§ **TASK REQUIREMENTS**: Could the records below be restated word for word, without a single picture?

----

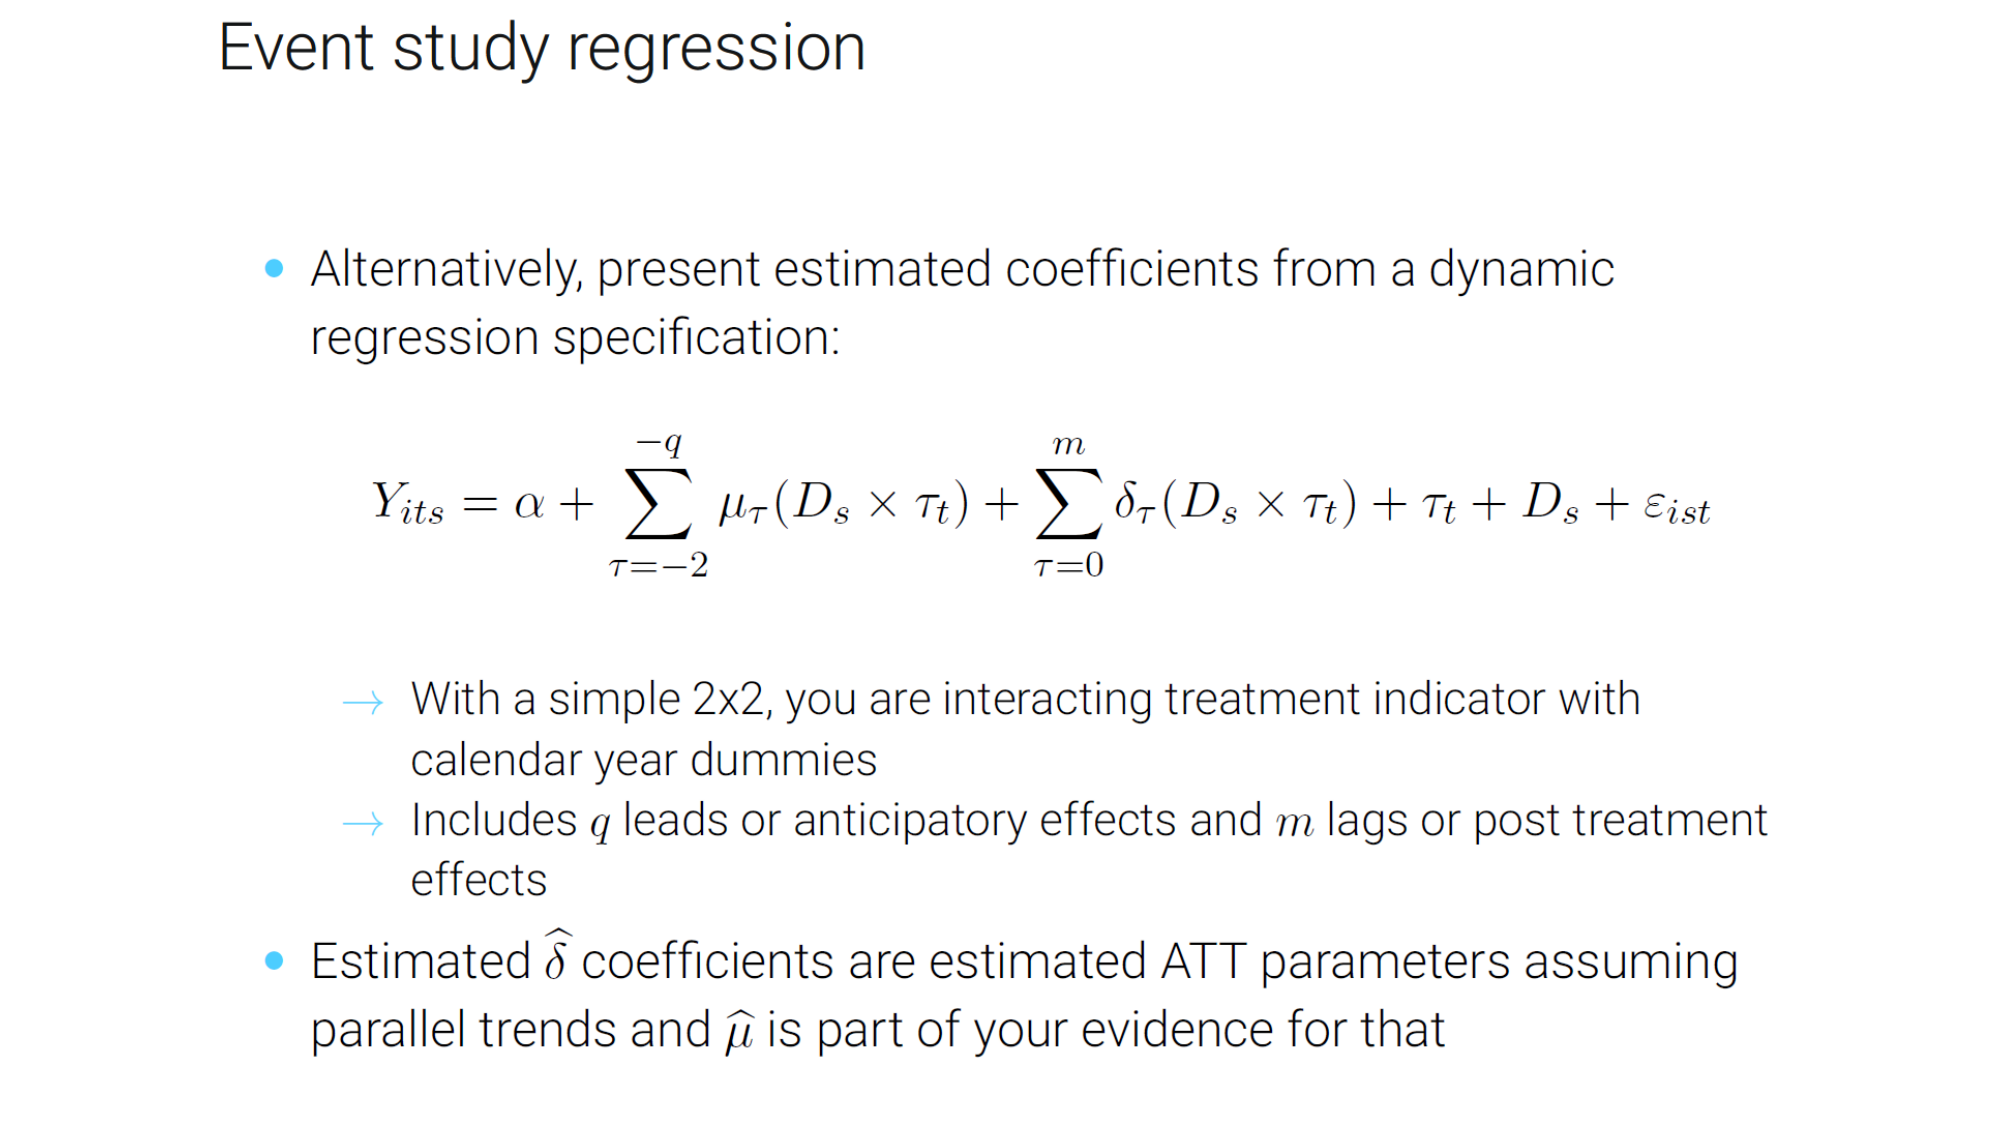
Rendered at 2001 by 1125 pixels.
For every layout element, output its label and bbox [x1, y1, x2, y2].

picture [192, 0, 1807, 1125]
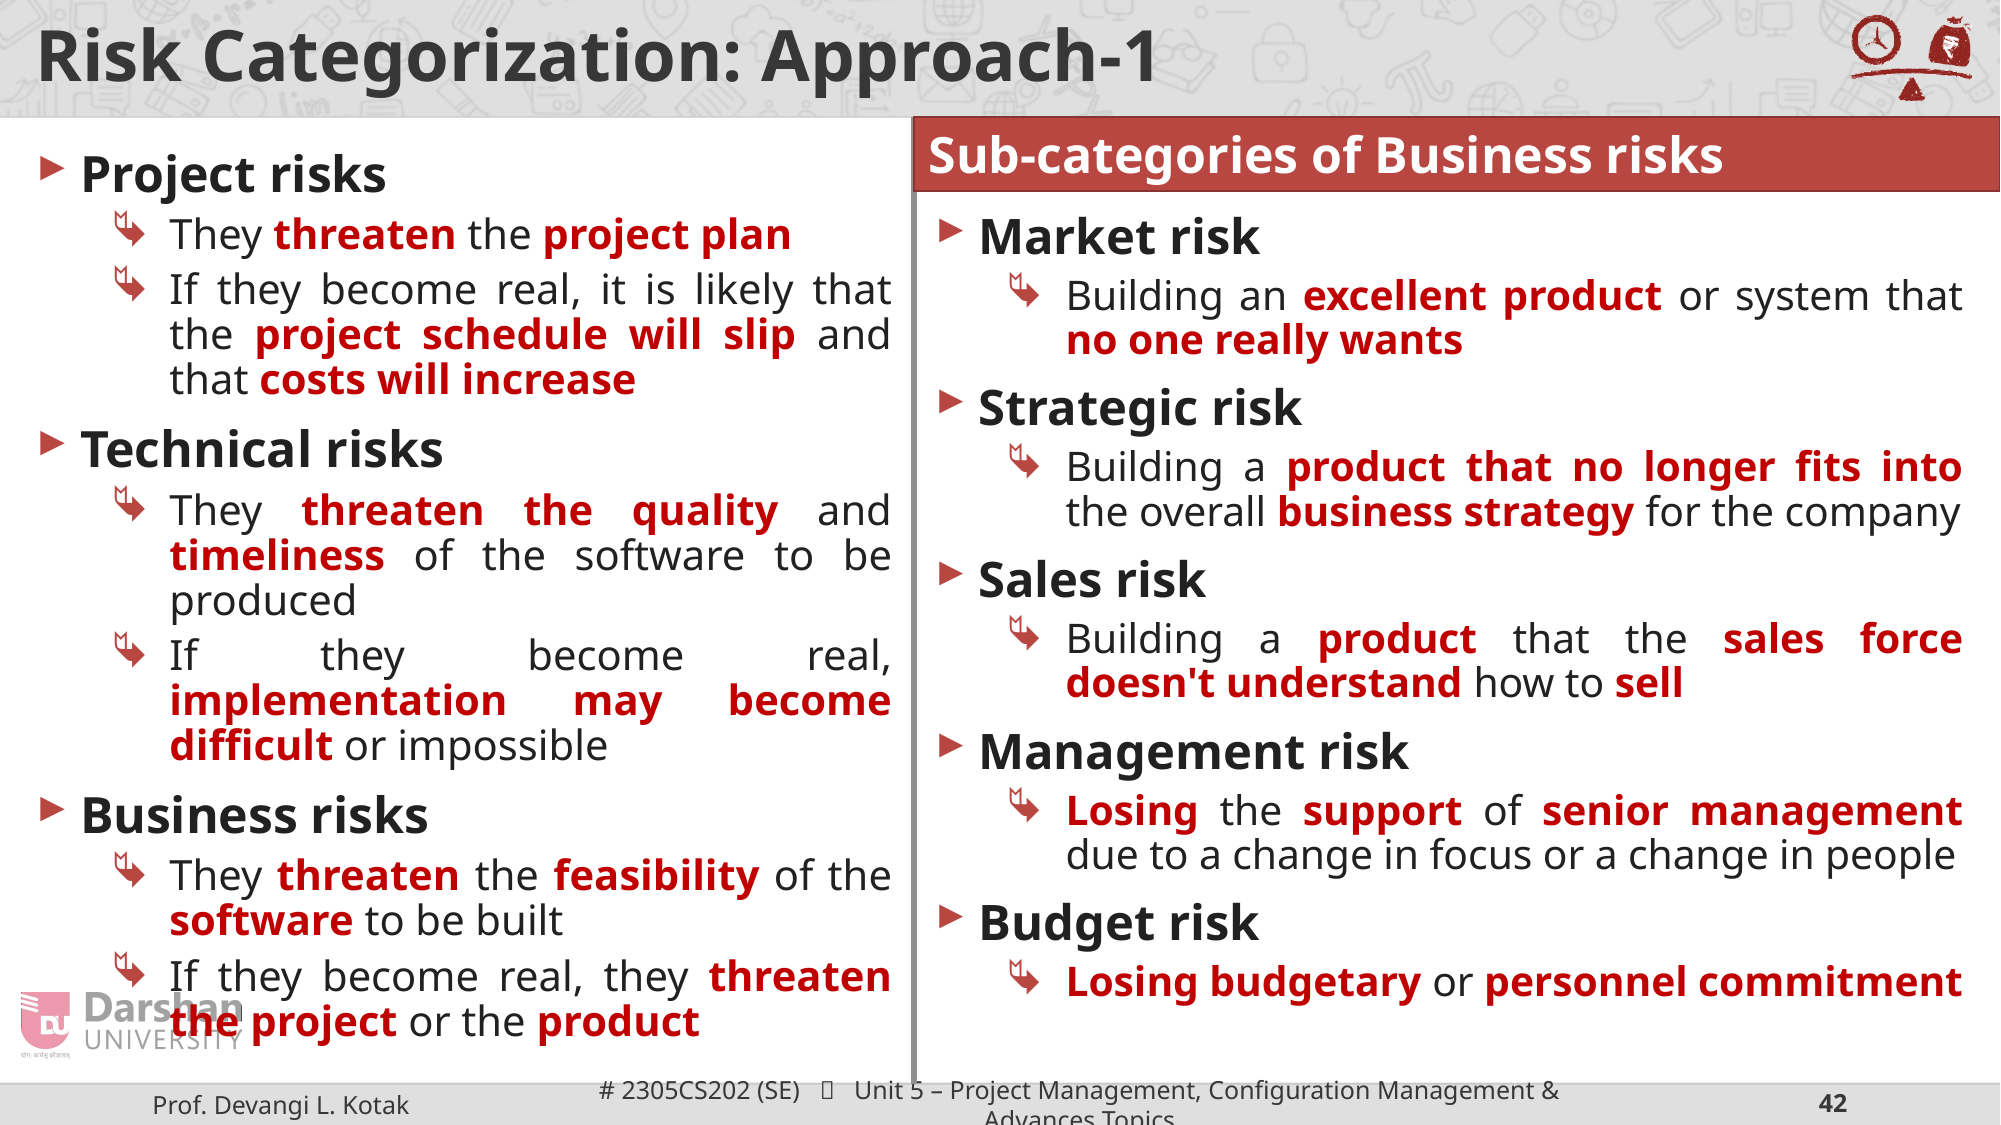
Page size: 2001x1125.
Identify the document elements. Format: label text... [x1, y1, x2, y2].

----

§ **YOUR RESPONSE**:
Rendered at 2001 by 1125 pixels.
For every layout element, output its label and bbox [x1, y1, x2, y2].

picture [192, 0, 1807, 1125]
Page size: 2001x1125.
Identify the document elements. Format: label text... [x1, y1, x2, y2].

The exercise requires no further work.